→ **Written task 1**
According to the AWS ETL guide, which two AWS services are used to build the serverless ETL pipeline?
→ **Written task 2**
Transcribe the passage of the AWS ETL guide from "Building a Scalable" up to and including "managing job execution.".
* BEGIN Excerpted text *
Building a Scalable ETL Pipeline on AWS: A Step-by-Step Guide

Extract, Transform, Load (ETL) pipelines are the backbone of modern data engineering. They move data from source systems, transform it into usable formats, and load it into target destinations for analysis. In this guide, you'll learn how to build a scalable, serverless ETL pipeline using AWS Glue and Amazon S3.

What is AWS Glue?

AWS Glue is a fully managed, serverless data integration service that simplifies discovering, preparing, and combining data for analytics and machine learning. It handles the undifferentiated heavy lifting of provisioning infrastructure, scaling resources, and managing job execution.
* END Excerpted text *
* BEGIN Dataset *
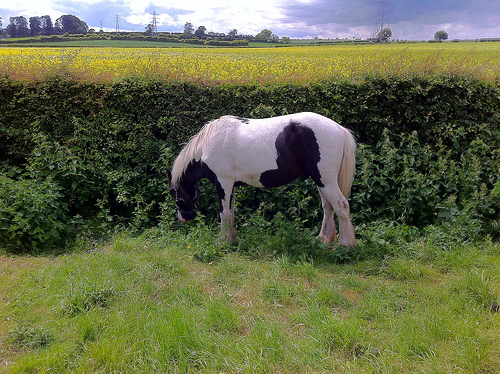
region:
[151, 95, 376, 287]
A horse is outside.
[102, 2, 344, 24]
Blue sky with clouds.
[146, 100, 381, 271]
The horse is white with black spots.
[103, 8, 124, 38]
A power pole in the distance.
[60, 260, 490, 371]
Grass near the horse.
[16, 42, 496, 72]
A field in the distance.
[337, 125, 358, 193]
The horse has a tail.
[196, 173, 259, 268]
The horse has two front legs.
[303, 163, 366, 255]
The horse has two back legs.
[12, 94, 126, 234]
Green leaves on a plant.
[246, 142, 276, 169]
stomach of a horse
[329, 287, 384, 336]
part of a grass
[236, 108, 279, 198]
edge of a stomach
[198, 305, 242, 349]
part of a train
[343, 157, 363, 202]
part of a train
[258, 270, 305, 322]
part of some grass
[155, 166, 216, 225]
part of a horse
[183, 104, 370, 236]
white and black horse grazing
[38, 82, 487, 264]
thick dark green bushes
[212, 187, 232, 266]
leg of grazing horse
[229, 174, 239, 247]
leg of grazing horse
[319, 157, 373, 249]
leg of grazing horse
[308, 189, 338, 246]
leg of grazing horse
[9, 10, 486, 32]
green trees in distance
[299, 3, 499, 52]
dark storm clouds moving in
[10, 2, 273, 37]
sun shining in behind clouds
* END Dataset *
→ **Reply 1**
AWS Glue and Amazon S3.

→ **Reply 2**
Building a Scalable ETL Pipeline on AWS: A Step-by-Step Guide

Extract, Transform, Load (ETL) pipelines are the backbone of modern data engineering. They move data from source systems, transform it into usable formats, and load it into target destinations for analysis. In this guide, you'll learn how to build a scalable, serverless ETL pipeline using AWS Glue and Amazon S3.

What is AWS Glue?

AWS Glue is a fully managed, serverless data integration service that simplifies discovering, preparing, and combining data for analytics and machine learning. It handles the undifferentiated heavy lifting of provisioning infrastructure, scaling resources, and managing job execution.